Sunday, February 03, 2013

Prodigal Daughter

The meadow, of course, like the rest of it all,  goes about its business just fine without me. It does not miss my boots or my macro lens or my shadow crossing the dried grass or the clouds of my breath in the cold air. And yet, when I return, it extends a queer hospitality -- one that, like the best sort of love, lets me be. And I, in turn, reciprocate: love, in the form of looking. 

These are the weeks when the winter light begins to lengthen palpably, only, it seems, to illuminate a landscape in extremis, its denizens all brittle, dessicated, bled of color and frail. Form is poised above the abyss of emptiness, awaiting the moment when it becomes a dustcloud shimmering in pitiless sunlight, then naught.

But there is an implicit jouissance to all this. Not, of course, the joyful gamboling of spring lambs or the unfurling of yellow daffodils. The dying fall does segue into the green shoot, but we should give its long cadence the hearing it deserves. Like the prayerbook says: even at the grave we make our song -- alleluia ! One could hope for such an end: a final explosion of absolute gratitude for the utter mystery of having been let be.

But the lengthening, pitiless light also illuminates the things that slaughter all possibility of gratitude, vistas of beings in such extremis, that all metaphors, botanical or otherwise, fail.  One's heart could burst, not with gratitude, but with sorrow.

I have long preferred the non-human world to the human. I am a weed photographer, not a street photographer. I have spent my rather anthropocentric career muttering  I should have been a librarian, and, last summer, fled my anthropocentric (God in man made manifest !) church for a wilderness -- where ? -- far from the maddening crowd ? Or, more to the point, where the crux of the metaphysical matter is not a scandalously particular human being ?

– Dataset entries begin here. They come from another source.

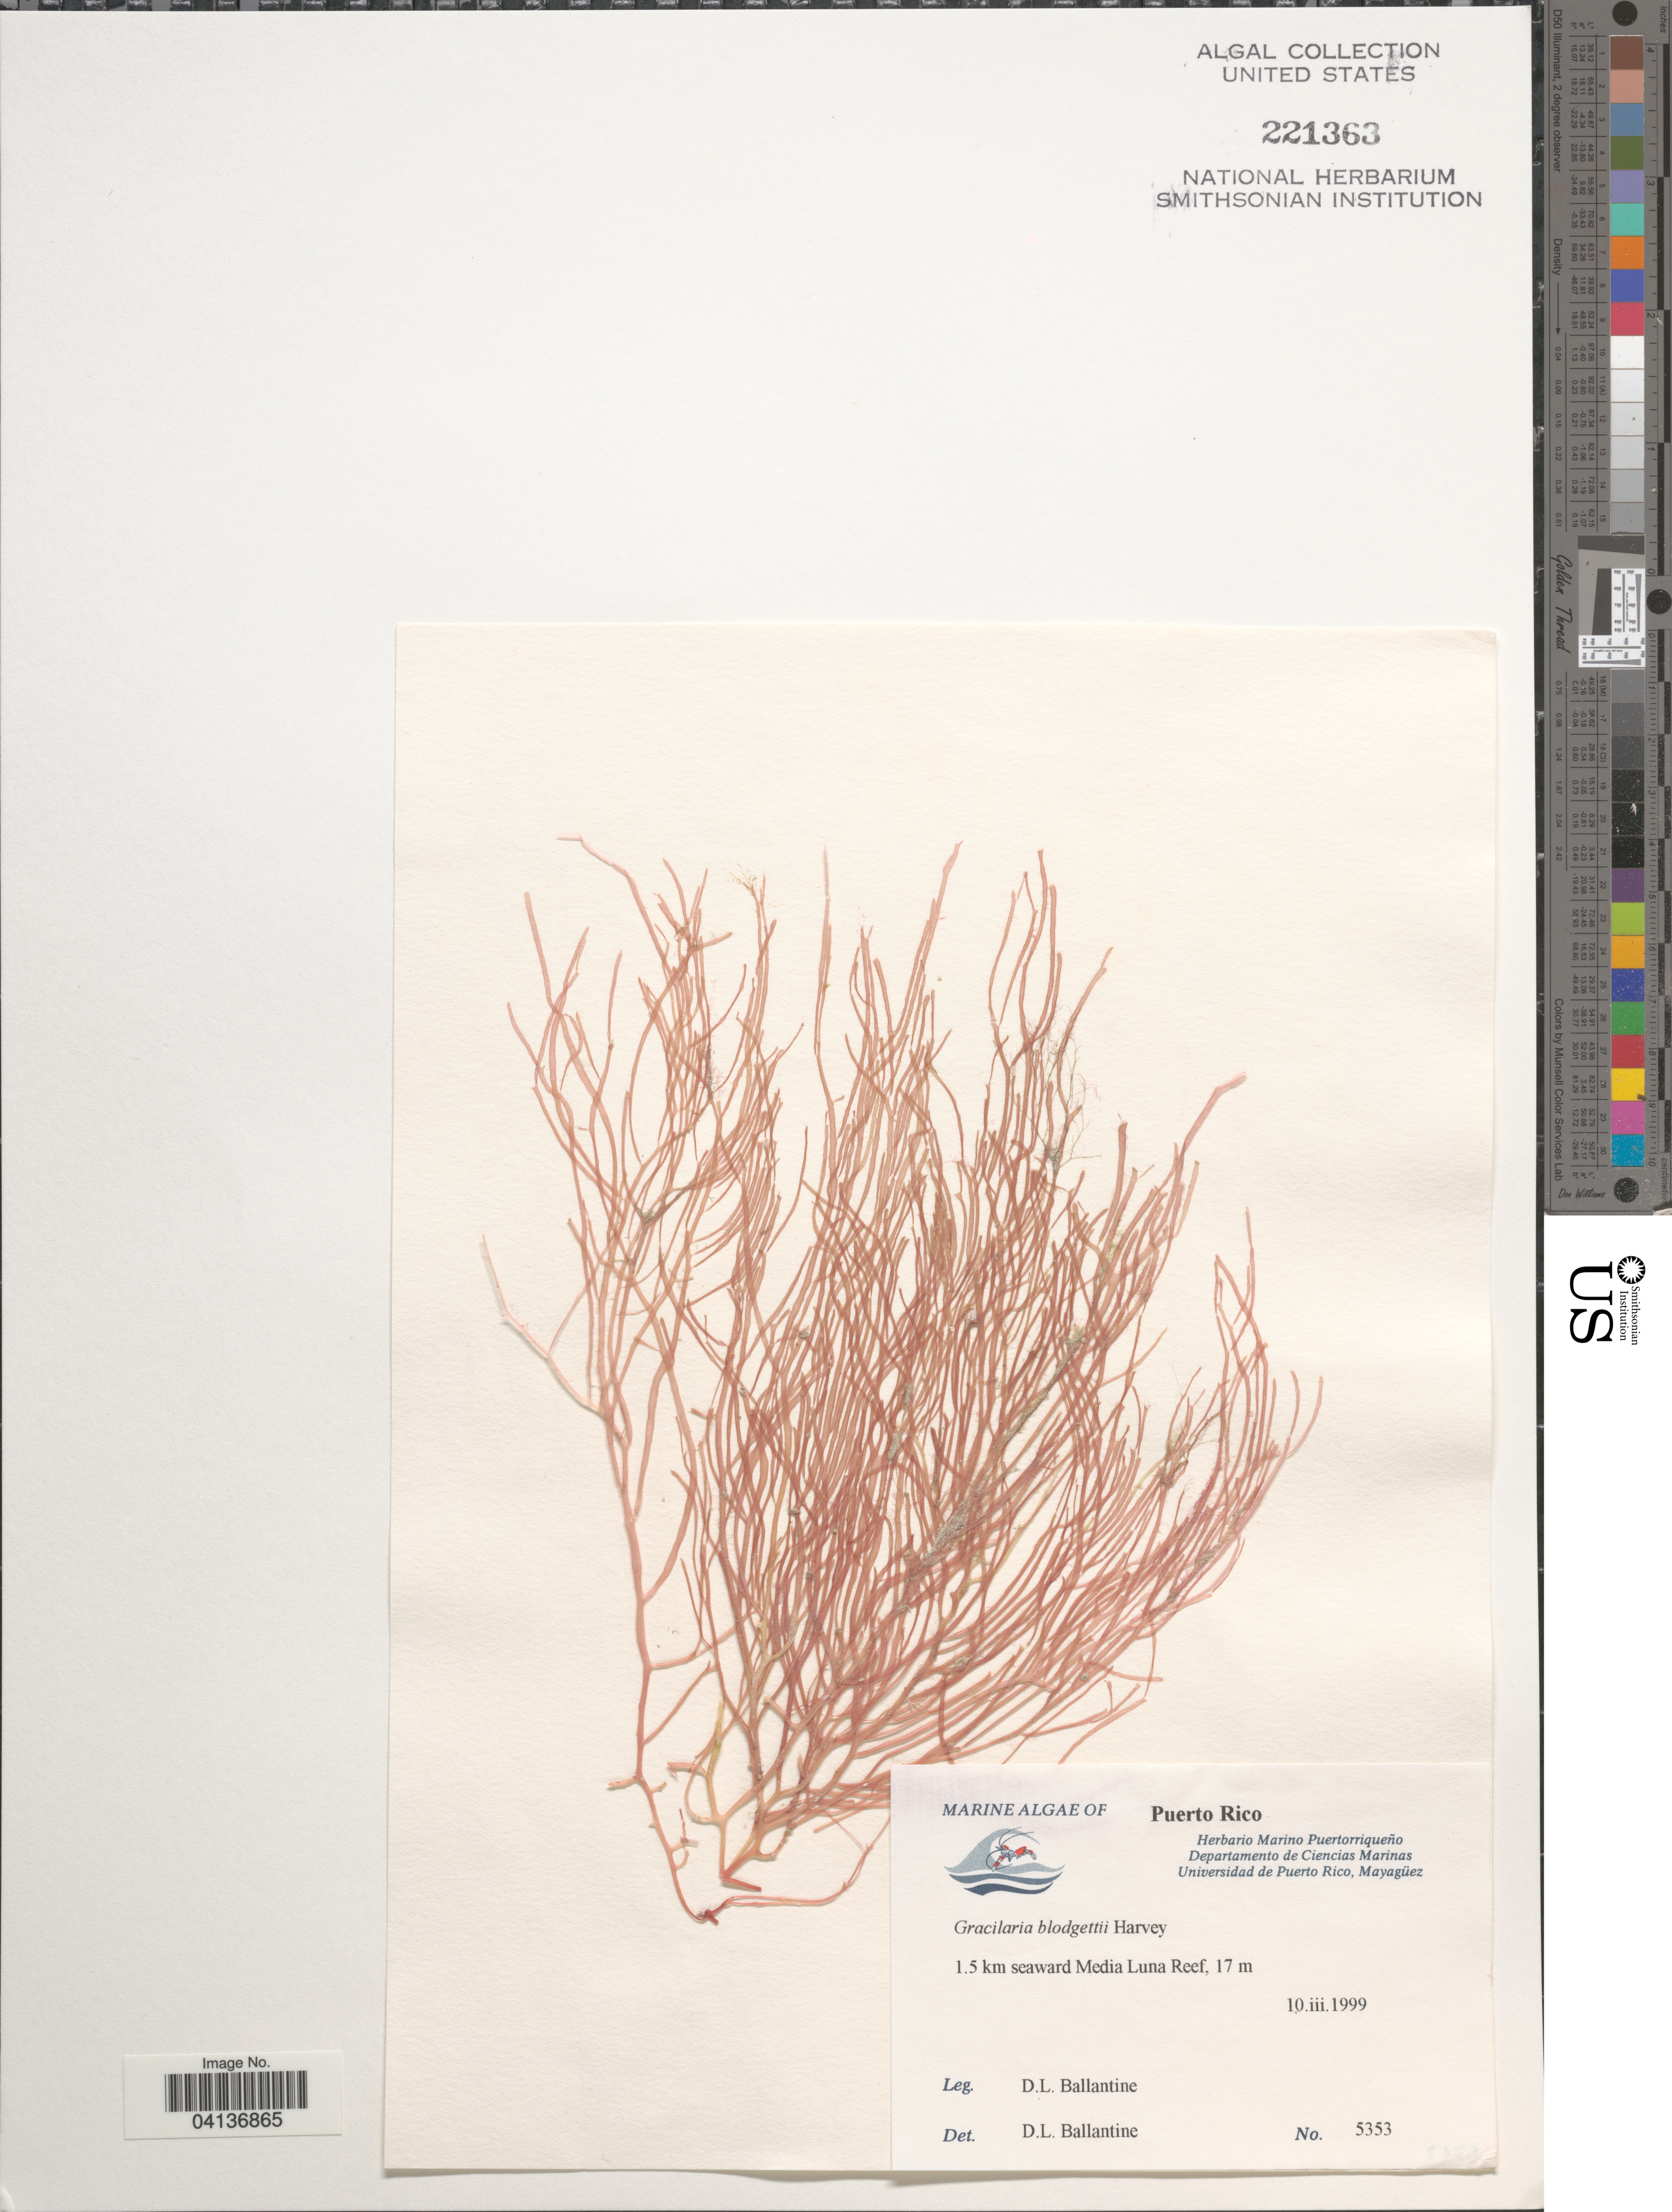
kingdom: Plantae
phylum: Rhodophyta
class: Florideophyceae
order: Gracilariales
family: Gracilariaceae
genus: Gracilaria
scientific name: Gracilaria blodgettii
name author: Harv.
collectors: D.L. Ballantine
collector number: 5353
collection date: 1999-03-10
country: Puerto Rico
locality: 1.5 km seaward Media Luna Reef.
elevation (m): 17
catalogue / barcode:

We are all scandalously particular, that is to say thrown and contingent then gone -- thrown into a song whose melody means more than its words -- thrown into an existence we navigate/construe/construct with our sensate bodies and our words. Thrown into relationship -- with humans and the non-human world.

It's all so dire and so beautiful and heart-breaking that the only response seems, at times, prostration.

A word that comes up with respect to the shape of practice in in the Episcopal/Anglican neighborhood of Christianity is homely. It struck me (during my time in the wilderness) that I'd been looking for "God" in all the wrong places, hoping that some blinding, Damascus Road-like revelation would come to me by virtue of thick books and strenuous pieties and practices, a bolt from the heavenly blue.

But, I discovered that the very thing I'd fled -- relationship, congregating, fellowship -- is where the pearl of great price lies hidden, in the homely particularity of a parish and its people relating to one another and the world, and engaging a tradition day by day, week by week, year by year -- until the dark mirror yields up a bit more light.